— EXCERPT TO READ —
....
AEP’s settlement, carrying a $150,000 penalty, concerned PROC-026-1 (Relay performance during stable power swings), which was in effect from 2018 to 2024. The standard has been replaced by PRC-026-2, but the violation by two AEP subsidiaries, Ohio Power and Indiana Michigan Power, occurred while the earlier version was in effect, according to a self-report submitted by the utility in October 2022.

According to the settlement, PJM notified AEP in December 2020 that it had added the utility’s 765-kV Sorenson-Marysville line to its list of elements covered by PRC-026-1. Requirement R2 of the standard says a transmission owner must ensure the load-responsive protective relay settings on a transmission line meet the criteria in the standard within 12 months of being notified of the line’s inclusion.

The Sorenson substation is owned by Indiana Michigan Power, while the Marysville substation is owned by Ohio Power, and both are managed by separate engineers. While the engineer overseeing the Marysville facility reviewed the line relays within the 12-month period, the Sorenson facility’s manager did not review its relays until August 2022, about eight months after the deadline. Two of the relays were found to be out of compliance and require adjustment.

RF determined the root causes of the violation were “ineffective internal controls and workflow tools to ensure evaluations were completed in compliance with PRC-026-1,” the RE wrote in the SNOP. AEP had flagged the Sorenson relays within its tracking system, but no one was assigned to complete the evaluation and no follow-up notifications were issued to ensure completion.

RF also observed a lack of coordination between AEP’s subsidiaries, with the engineer from Indiana Michigan incorrectly assuming Ohio Power’s engineer would complete the evaluations on the Sorenson facility as well as the one in Marysville.

The RE assessed the violation as posing a moderate risk to grid reliability: greater than minimal because an extra-high voltage line was affected, the evaluation was late and the relays eventually were found to be noncompliant; but not serious or substantial because of the “limited scope of the noncompliance.” RF acknowledged that AEP performed an extent of condition review across the footprint of all its operating companies and found no other instances of noncompliance with PRC-026-1 R2.

AEP’s mitigation activities included performing the required evaluations of the Sorenson-Marysville line, along with the extent of condition review and creating a unified process for evaluating relays for PRC-026 compliance. The utility also updated its tracking system to specify the due date, estimated completion date and personnel assigned to each task.
....
— DATA EXCERPTS —
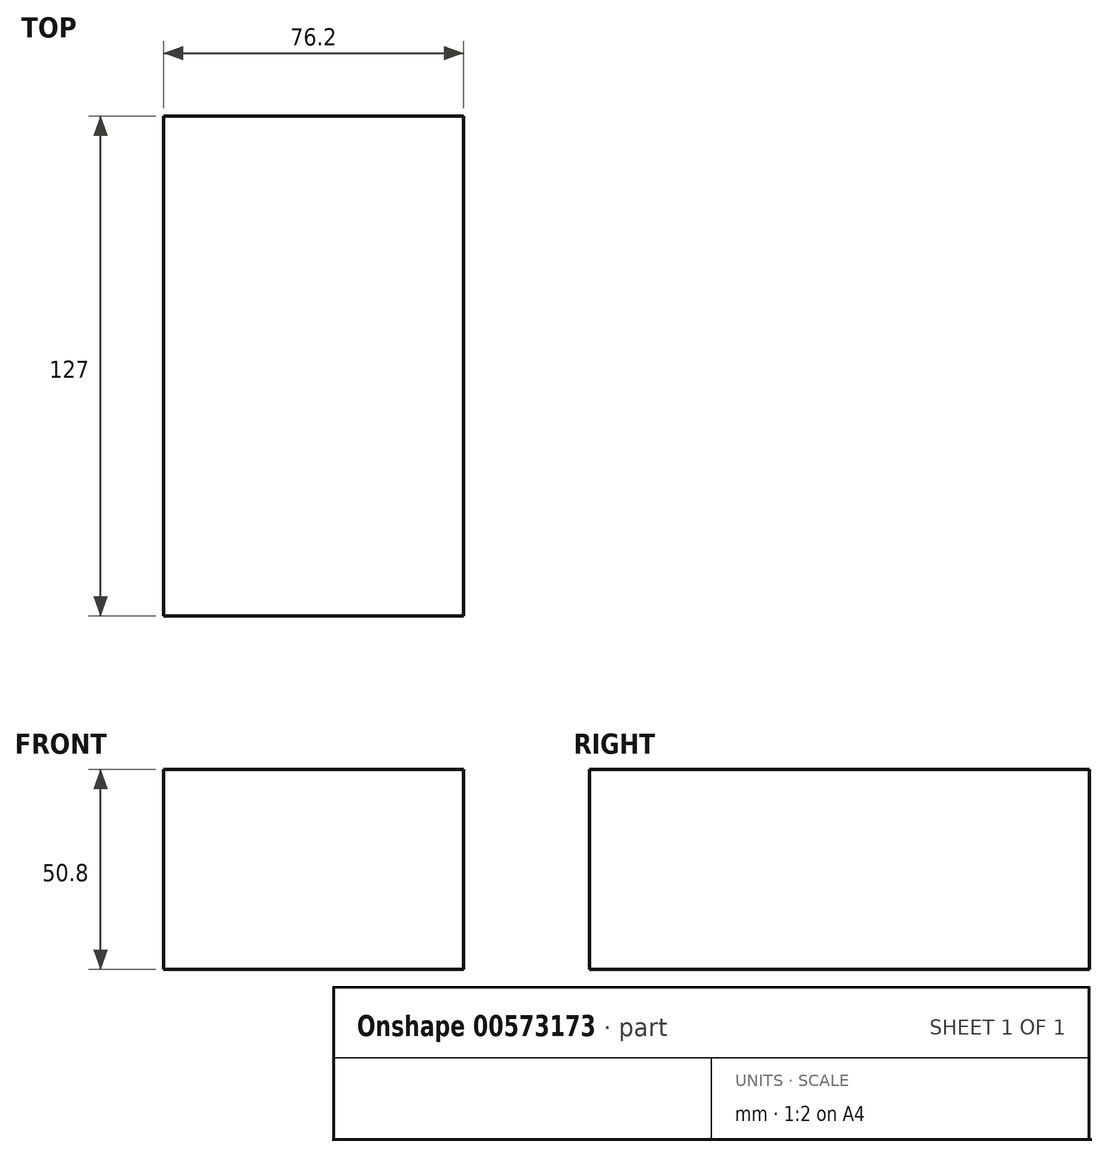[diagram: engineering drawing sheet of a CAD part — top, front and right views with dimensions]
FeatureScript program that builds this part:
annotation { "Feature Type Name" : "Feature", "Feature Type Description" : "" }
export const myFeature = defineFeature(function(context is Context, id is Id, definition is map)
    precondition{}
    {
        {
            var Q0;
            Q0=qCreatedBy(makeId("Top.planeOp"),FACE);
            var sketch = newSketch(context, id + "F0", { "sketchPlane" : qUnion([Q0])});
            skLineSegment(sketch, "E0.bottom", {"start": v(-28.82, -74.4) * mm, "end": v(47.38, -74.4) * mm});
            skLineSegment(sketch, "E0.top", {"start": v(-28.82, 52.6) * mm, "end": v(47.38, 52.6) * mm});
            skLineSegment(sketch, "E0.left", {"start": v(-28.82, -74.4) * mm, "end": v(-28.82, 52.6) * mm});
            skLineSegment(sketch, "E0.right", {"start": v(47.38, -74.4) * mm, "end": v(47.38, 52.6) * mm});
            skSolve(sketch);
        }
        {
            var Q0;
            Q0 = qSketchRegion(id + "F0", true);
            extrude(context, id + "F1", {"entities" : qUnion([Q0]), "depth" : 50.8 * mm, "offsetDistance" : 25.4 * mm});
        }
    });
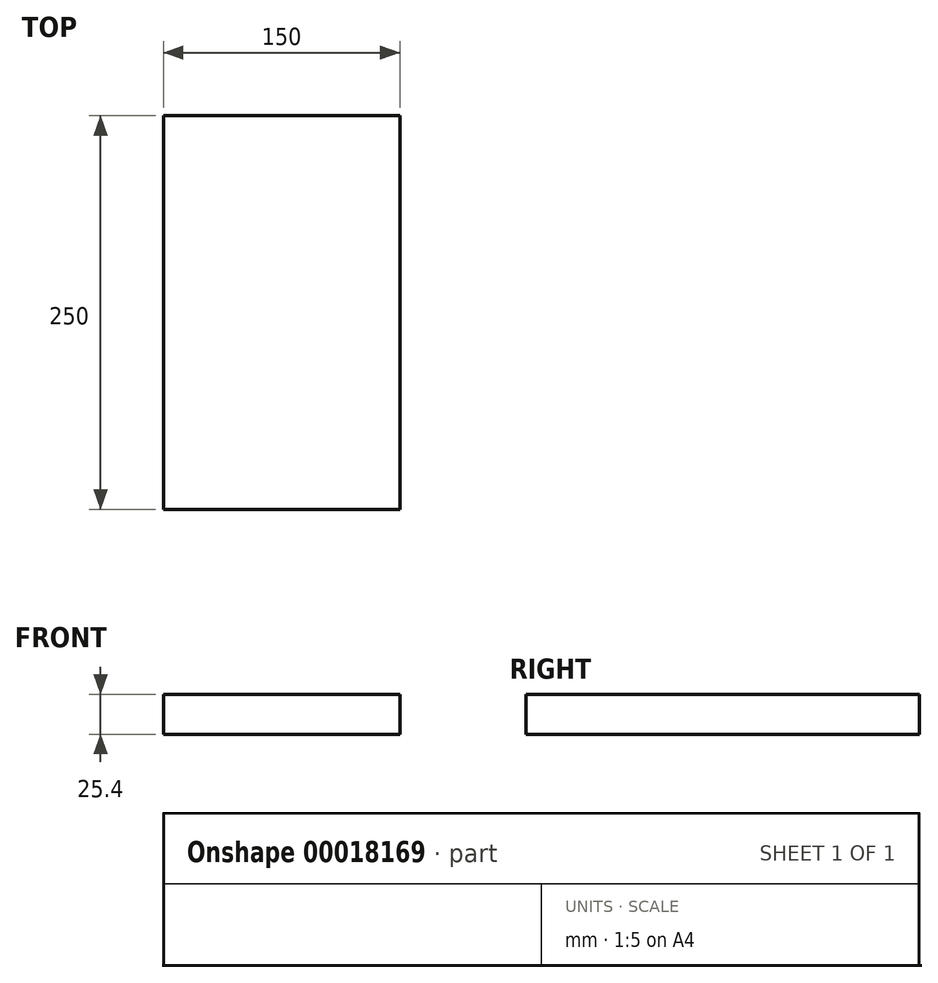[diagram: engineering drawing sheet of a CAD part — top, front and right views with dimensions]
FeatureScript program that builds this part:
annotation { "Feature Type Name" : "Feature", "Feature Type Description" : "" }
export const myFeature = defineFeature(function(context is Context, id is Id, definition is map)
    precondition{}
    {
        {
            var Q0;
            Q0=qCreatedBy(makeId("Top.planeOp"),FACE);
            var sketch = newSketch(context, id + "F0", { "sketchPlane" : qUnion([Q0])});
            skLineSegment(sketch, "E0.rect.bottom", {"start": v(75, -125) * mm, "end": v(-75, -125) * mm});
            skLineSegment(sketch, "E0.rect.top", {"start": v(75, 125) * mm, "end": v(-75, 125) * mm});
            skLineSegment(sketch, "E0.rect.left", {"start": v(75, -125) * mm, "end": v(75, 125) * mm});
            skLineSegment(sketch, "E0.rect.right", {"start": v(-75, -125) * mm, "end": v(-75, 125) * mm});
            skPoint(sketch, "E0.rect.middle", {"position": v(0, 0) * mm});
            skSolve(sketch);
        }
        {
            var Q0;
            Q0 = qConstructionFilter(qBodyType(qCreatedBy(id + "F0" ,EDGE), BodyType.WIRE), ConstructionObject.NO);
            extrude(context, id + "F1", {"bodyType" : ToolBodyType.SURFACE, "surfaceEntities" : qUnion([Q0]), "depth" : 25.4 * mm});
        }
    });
....
— DIRECTIONS —
A. From the AEP settlement passage, reproduce everything from "AEP’s settlement, carrying" down to "in October 2022.".
B. According to the AEP settlement passage, which AEP subsidiary owns the Sorenson substation?

— THE ANSWERS —
A.
AEP’s settlement, carrying a $150,000 penalty, concerned PROC-026-1 (Relay performance during stable power swings), which was in effect from 2018 to 2024. The standard has been replaced by PRC-026-2, but the violation by two AEP subsidiaries, Ohio Power and Indiana Michigan Power, occurred while the earlier version was in effect, according to a self-report submitted by the utility in October 2022.

B. Indiana Michigan Power